Go through the records below and return each line that has "Stck" in it.

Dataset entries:

══════

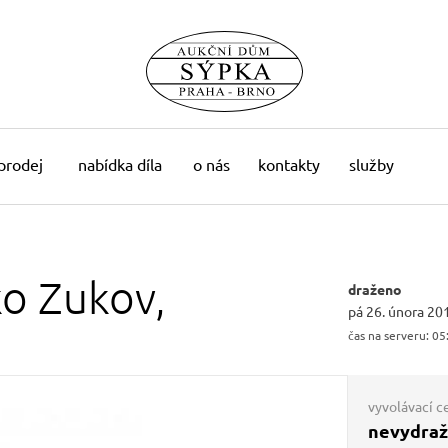
 prodej
nabídka díla
o nás
kontakty
služby
ko
Zukov,
draženo
pá 26. února 20
čas na serveru:
05
vyvolávací c
nevydra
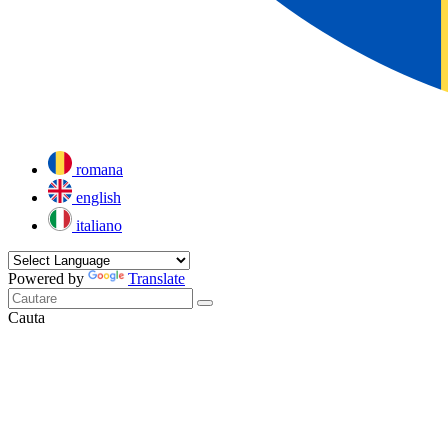
romana
english
italiano
Powered by
Translate
Cauta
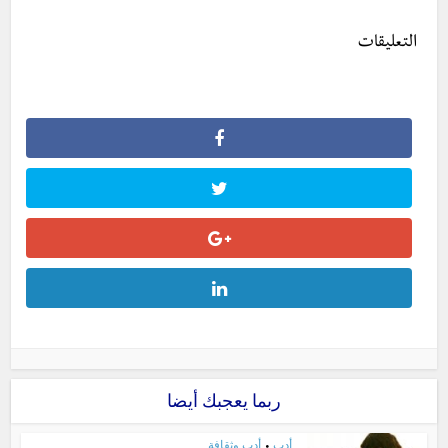
التعليقات
ربما يعجبك أيضا
أدب
أدب وثقافة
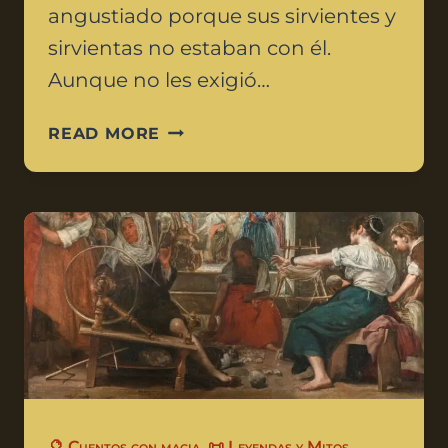
angustiado porque sus sirvientes y
sirvientas no estaban con él.
Aunque no les exigió…
READ MORE
🔮 Cuentos con magia
,
📜 Leyendas y Mitos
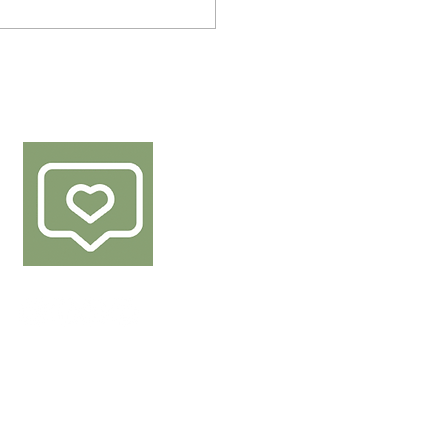
VOLG ONS
van de producten van Den Berk Délice.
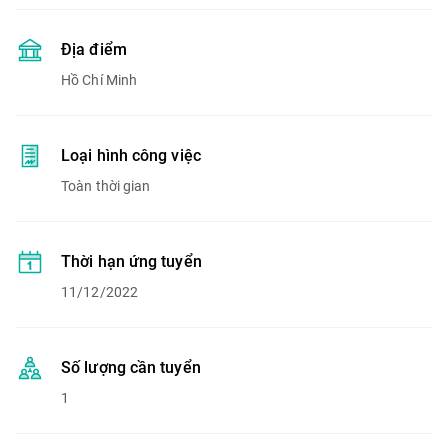
Địa điểm
Hồ Chí Minh
Loại hình công việc
Toàn thời gian
Thời hạn ứng tuyển
11/12/2022
Số lượng cần tuyển
1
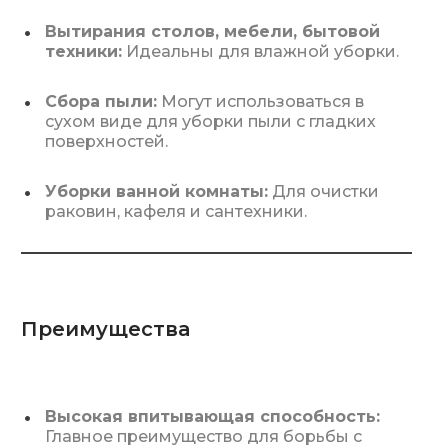
Вытирания столов, мебели, бытовой
техники:
Идеальны для влажной уборки.
Сбора пыли:
Могут использоваться в
сухом виде для уборки пыли с гладких
поверхностей.
Уборки ванной комнаты:
Для очистки
раковин, кафеля и сантехники.
Преимущества
Высокая впитывающая способность:
Главное преимущество для борьбы с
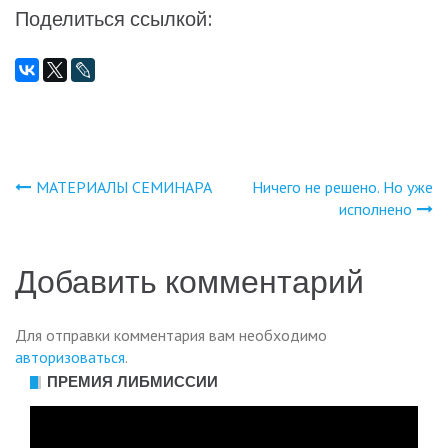
Поделиться ссылкой:
МАТЕРИАЛЫ СЕМИНАРА
Ничего не решено. Но уже
Навигация
исполнено
по
Добавить комментарий
записям
Для отправки комментария вам необходимо
авторизоваться
.
ПРЕМИЯ ЛИБМИССИИ
Видеоплеер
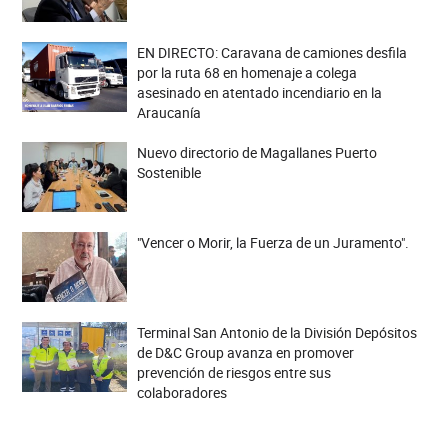
EN DIRECTO: Caravana de camiones desfila
por la ruta 68 en homenaje a colega
asesinado en atentado incendiario en la
Araucanía
Nuevo directorio de Magallanes Puerto
Sostenible
"Vencer o Morir, la Fuerza de un Juramento".
Terminal San Antonio de la División Depósitos
de D&C Group avanza en promover
prevención de riesgos entre sus
colaboradores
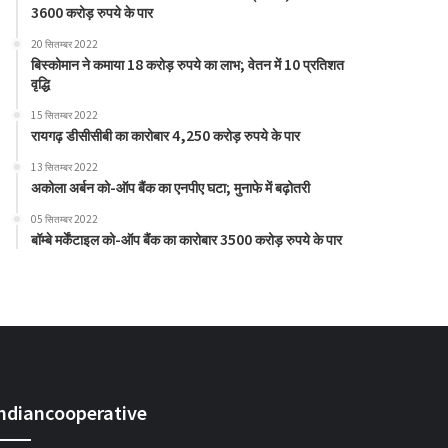
3600 करोड़ रुपये के पार
20 सितम्बर 2022
बिस्कोमान ने कमाया 18 करोड़ रुपये का लाभ; वेतन में 10 प्रतिशत
वृद्धि
15 सितम्बर 2022
रायगढ़ डीसीसीबी का कारोबार 4,250 करोड़ रुपये के पार
13 सितम्बर 2022
अकोला अर्बन को-ऑप बैंक का एनपीए घटा; मुनाफे में बढ़ोतरी
05 सितम्बर 2022
बॉम्बे मर्केंटाइल को-ऑप बैंक का कारोबार 3500 करोड़ रुपये के पार
indiancooperative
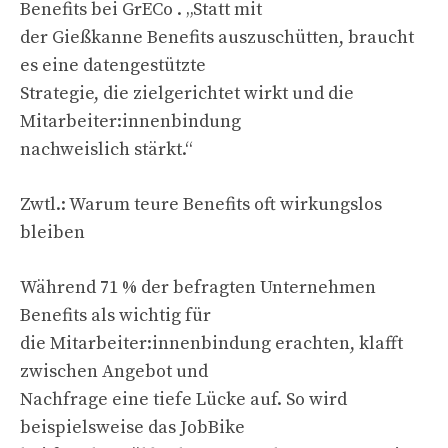
Benefits bei GrECo . „Statt mit
der Gießkanne Benefits auszuschütten, braucht
es eine datengestützte
Strategie, die zielgerichtet wirkt und die
Mitarbeiter:innenbindung
nachweislich stärkt.“
Zwtl.: Warum teure Benefits oft wirkungslos
bleiben
Während 71 % der befragten Unternehmen
Benefits als wichtig für
die Mitarbeiter:innenbindung erachten, klafft
zwischen Angebot und
Nachfrage eine tiefe Lücke auf. So wird
beispielsweise das JobBike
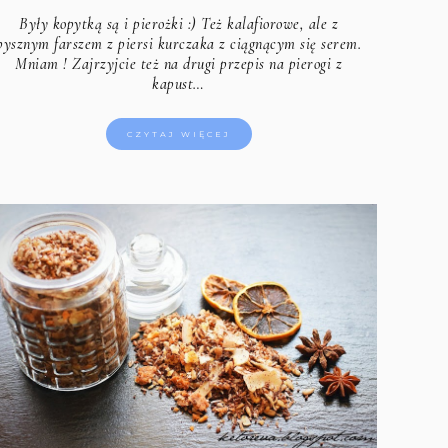
Były kopytką są i pierożki :) Też kalafiorowe, ale z
pysznym farszem z piersi kurczaka z ciągnącym się serem.
Mniam ! Zajrzyjcie też na drugi
przepis na pierogi z
kapust…
CZYTAJ WIĘCEJ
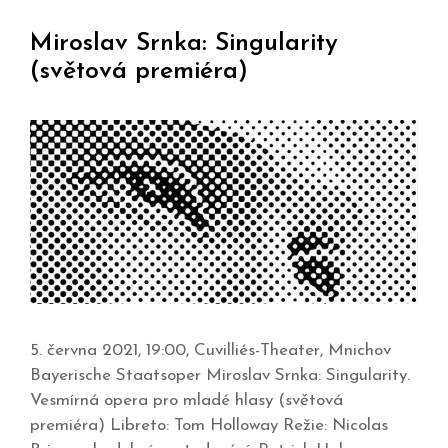
Miroslav Srnka: Singularity
(světová premiéra)
5. června 2021, 19:00, Cuvilliés-Theater, Mnichov
Bayerische Staatsoper Miroslav Srnka: Singularity.
Vesmírná opera pro mladé hlasy (světová
premiéra) Libreto: Tom Holloway Režie: Nicolas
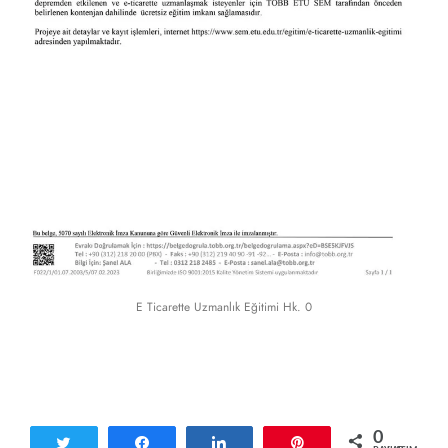
E Ticarette Uzmanlık Eğitimi Hk. 0
0
Tweetle
Paylaş
Paylaş
Pin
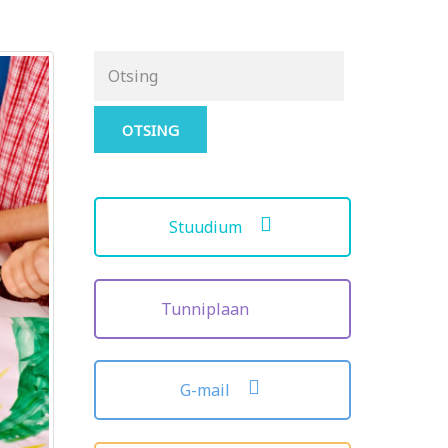
Otsing
for:
Stuudium
Tunniplaan
G-mail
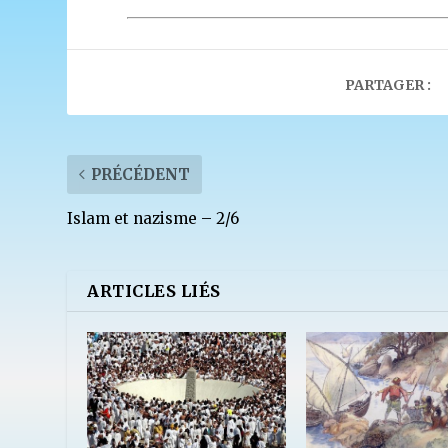
PARTAGER :
PRÉCÉDENT
Islam et nazisme – 2/6
ARTICLES LIÉS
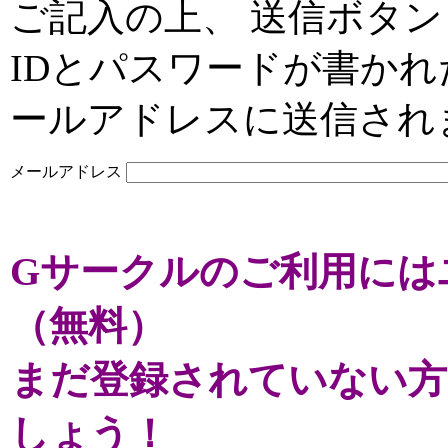
ご記入の上、 送信ボタン
IDとパスワードが書か
ールアドレスに送信され
メールアドレス
Gサークルのご利用には
（無料）
まだ登録されていない方
しょう！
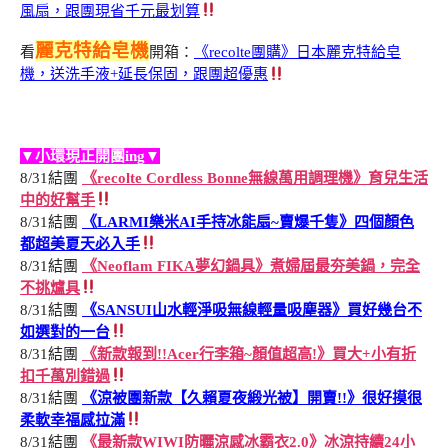
風扇，跟團現省千元最划算
麗克特給皂機
看
開箱：
《recolte團購》日本麗克特給皂
機，送洗手液+延長保固，跟團超優惠
▼小環現正開團ing▼
8/31結團
《recolte Cordless Bonne無線萬用調理機》育兒生活
中的好幫手
8/31結團
《LARMI樂米AI手持冰能扇~賣爆千隻》四個顏色
都超美夏天必入手
8/31結團
《Neoflam FIKA夢幻鍋具》煮婦屆最夯美鍋，完全
不挑爐具
8/31結團
《SANSUI山水輕淨吸無線輕量吸塵器》買好幾台不
如選對的一台
8/31結團
《新款報到!!Acer行李箱~顏值超高!》買大+小有折
扣千萬別錯過
8/31結團
《涼被團新款【久賴夏夜緞光被】開賣!!》很好摸很
柔軟幸福感拉滿
8/31結團
《最新款WIWI防曬涼感冰霸衣2.0》冰涼持續24小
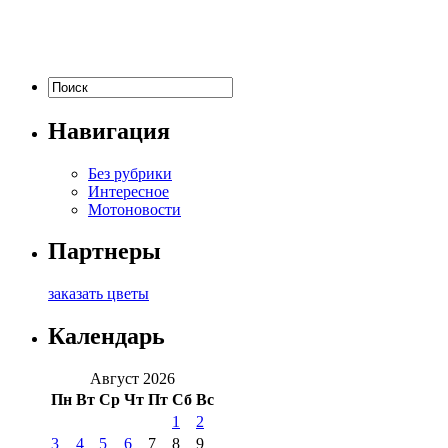
Навигация
Без рубрики
Интересное
Мотоновости
Партнеры
заказать цветы
Календарь
Август 2026
Пн
Вт
Ср
Чт
Пт
Сб
Вс
1
2
3
4
5
6
7
8
9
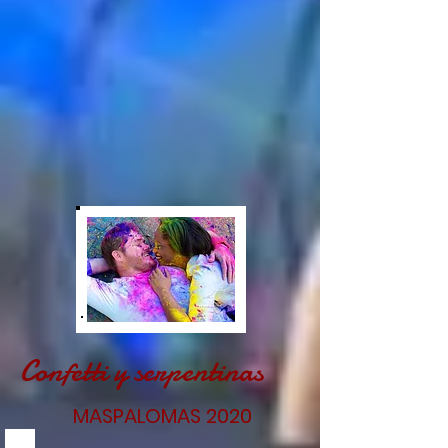
Confetti y serpentinas
MASPALOMAS 2020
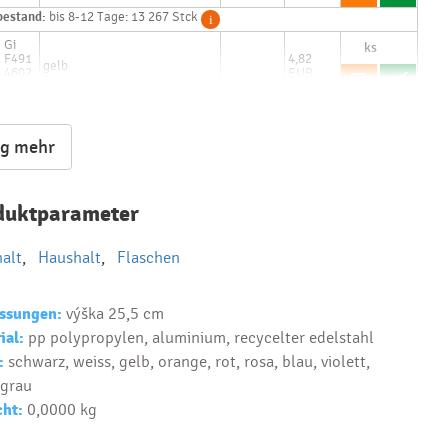
predmet?
bestand:
bis 8-12 Tage: 13 267 Stck
Gi
Text...
F491
4,82
gelb
4602
EUR
PK2
bestand:
bis 8-12 Tage: 3 954 Stck
ig mehr
duktparameter
alt
,
Haushalt
,
Flaschen
ssungen:
výška 25,5 cm
ial:
pp polypropylen, aluminium, recycelter edelstahl
:
schwarz, weiss, gelb, orange, rot, rosa, blau, violett,
 grau
ht:
0,0000 kg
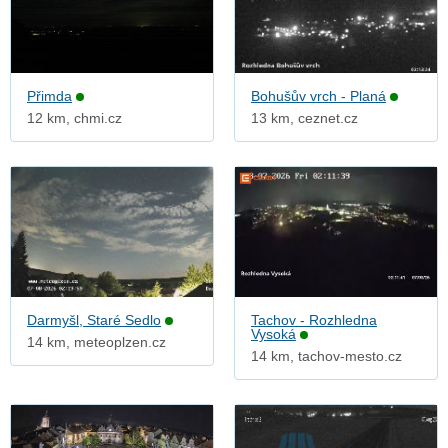
Přimda
Bohušův vrch - Planá
12 km, chmi.cz
13 km, ceznet.cz
Darmyšl, Staré Sedlo
Tachov - Rozhledna
Vysoká
14 km, meteoplzen.cz
14 km, tachov-mesto.cz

══════

_WORKED SOLUTION_
bis 8-12 Tage: 13 267 Stck
bis 8-12 Tage: 3 954 Stck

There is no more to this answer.